Depression Incidence and Vitamin D Concentration in NHANES Survey Data
A Case Study in Collaboration and Causal Inference
The Giant ‘God warriors’ from Nausicaä were mindless monsters unleashed by the peoples of this story for self defense, but they ultimately consumed and burnt the world they were created to protect. There may be a lesson from this regarding how we deploy statistical models.

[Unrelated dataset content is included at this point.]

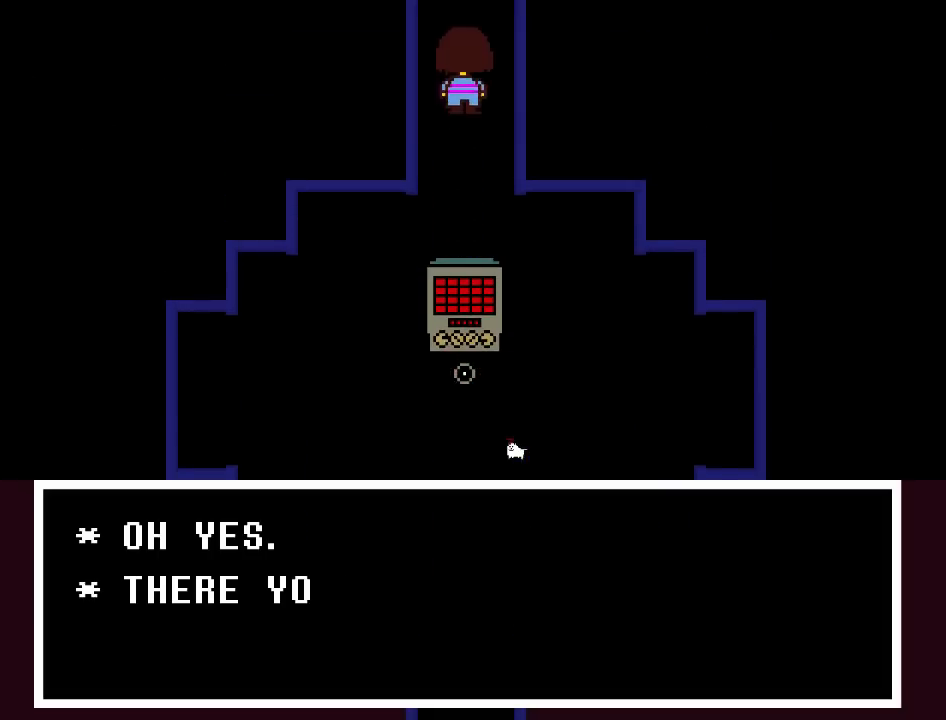
{"keys": ["up"], "events": []}
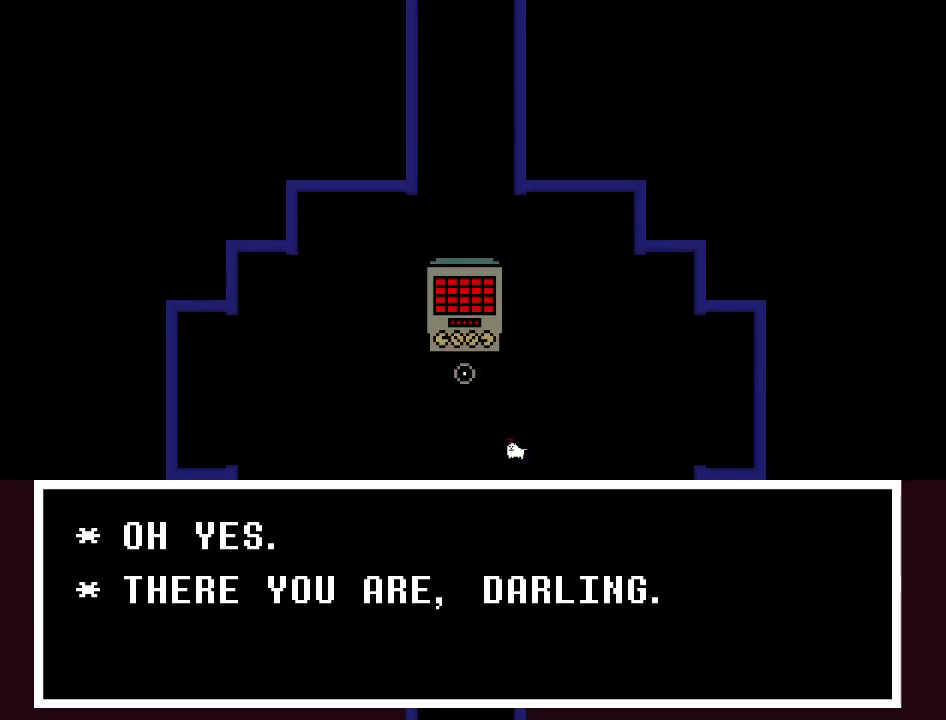
{"keys": [], "events": [[333, "z", "down"], [367, "up", "up"], [367, "z", "up"]]}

Talk given at the Fall, 2024 University of Idaho iids seminar series.
Abstract
While planned trials are the best option for evaluating causal pathways, observational data contain a wealth of data that does not have to be restricted to correlation. Causal inference is a valuable statistical methodology for establishing causality. It relies on deep domain knowledge, a clearly stated statistical hypothesis and a transparent process that can be interrogated by other experts. Here we report on a successful collaboration to understand the impact of serum vitamin D concentration on depression risk among pregnant and postpartum women using public survey data from the CDC. We defined our estimand as the slope of vitamin D on depression outcomes and constructed a directed acyclical graph of intervening variables to ascertain how to estimate the parameter of interest. Propensity scores were calculated to adjust for confounding variables, and we estimated our parameter by using Bayesian cumulative logit model for the ordinal depression categories. The results indicate how increasing vitamin D concentration impacts the risk of depression across the study cohorts. Statistical inference, while powerful, relies on carefully considered and clearly articulated hypothesized relationships to return accurate results.